A receipt is a written document by which the payee confirms the receipt of a sum of money. It serves as proof of payment in everyday situations and in accounting, particularly for cash payments. Unlike an invoice, a receipt typically documents only the payment made, not the delivery of goods or the provision of a service within the meaning of Section 14 of the German VAT Act (UStG).
Contents and formal requirements of a receipt
There is no single legally prescribed standard form for a valid receipt as there is for an invoice under Section 14 of the UStG; nevertheless, certain details should always be included so that the receipt is recognised as an accounting document:
- Issuer: Name and, if applicable, address of the person or company issuing the receipt.
- Recipient: Name of the paying customer, if required (e.g. for larger amounts or for allocation).
- Amount: Payment amount in euros, ideally shown both numerically and in words.
- Date: Date of payment.
- Reason for payment: Short description of the service or business transaction (e.g. “computer repair”).
- Signature: Confirmation by the recipient of the payment or by the issuer.
Tip: For accounting and later proof to the tax office it is sensible to ensure completeness and legibility and, if applicable, to note invoice numbers or the period in which the service was provided.
Practical cases and accounting treatment
In daily practice freelancers and small businesses encounter receipts mainly for cash payments or expense reimbursements. For correct posting the following points apply:
Receipt as an accounting document
- Receipts are admissible documents for business expenses and must be recorded in the accounting records.
- For the income surplus calculation (EÜR) the receipt serves as evidence for deductible expenses.
- For documentation purposes receipts should be filed chronologically and with a reference to the account posting.
Input VAT deduction and the distinction to an invoice
Important is the distinction regarding input VAT: to deduct VAT you need a proper invoice in accordance with Section 14 of the UStG. a simple receipt is not sufficient for this.

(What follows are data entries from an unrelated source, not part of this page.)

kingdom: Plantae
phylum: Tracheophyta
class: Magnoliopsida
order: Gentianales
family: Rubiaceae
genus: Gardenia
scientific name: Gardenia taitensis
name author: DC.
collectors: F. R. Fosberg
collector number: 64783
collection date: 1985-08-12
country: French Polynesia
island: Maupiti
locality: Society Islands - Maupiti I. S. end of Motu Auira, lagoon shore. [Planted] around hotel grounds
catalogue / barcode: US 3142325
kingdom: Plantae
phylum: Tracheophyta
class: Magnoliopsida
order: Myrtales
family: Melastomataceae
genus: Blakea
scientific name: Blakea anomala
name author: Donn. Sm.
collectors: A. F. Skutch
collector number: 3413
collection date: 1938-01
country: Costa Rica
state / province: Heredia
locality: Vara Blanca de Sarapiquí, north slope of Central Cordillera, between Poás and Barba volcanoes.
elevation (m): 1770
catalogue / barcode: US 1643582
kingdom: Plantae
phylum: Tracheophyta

If VAT is shown on a receipt, this is legally problematic because only invoices establish the entitlement to input VAT.
Practical examples
Concrete use cases illustrate the usefulness and limits of the receipt:
- Cash payment to a tradesperson: You pay €120 in cash for a minor repair. The tradesperson issues a receipt showing amount, date, description of the service and signature. You file this receipt as a business expense. Input VAT can only be claimed if you additionally receive a formal invoice.
- Reimbursement of expenses by a client: A freelancer is reimbursed by a client for cash outlays. The receipts for the expenses serve as proof to the client and as the basis for reimbursement and for the freelancer’s own bookkeeping.
- Small-amount rule: For amounts up to €250 (net) a simple voucher is sufficient; nevertheless a complete receipt is recommended to avoid later queries.
Retention obligations and legal notes
Receipts are subject to tax retention obligations. Under Section 147 of the Fiscal Code (AO §147) and supplementary case law business documents, which include receipts, generally must be retained for ten years if they are relevant to accounting. For received and sent business letters a six-year period usually applies; for posting documents the ten-year period is decisive.
Also observe the GoBD: receipts created or stored electronically or scanned must be archived in a tamper-proof manner. Cash register receipts must also be posted daily as part of cash register record-keeping and handled with particular care for cash transactions.
Practical checklist:
- Number receipts immediately or assign a booking reference.
- Always request a receipt for cash payments, even for small amounts.
- Keep receipts legible or scan and store them in a GoBD-compliant, audit-proof manner.
- If VAT is shown, request a correct invoice in addition if you intend to claim input VAT.
Clean document management with complete receipts greatly simplifies accounting, reduces audit risks with the tax office and ensures transparency in your business processes.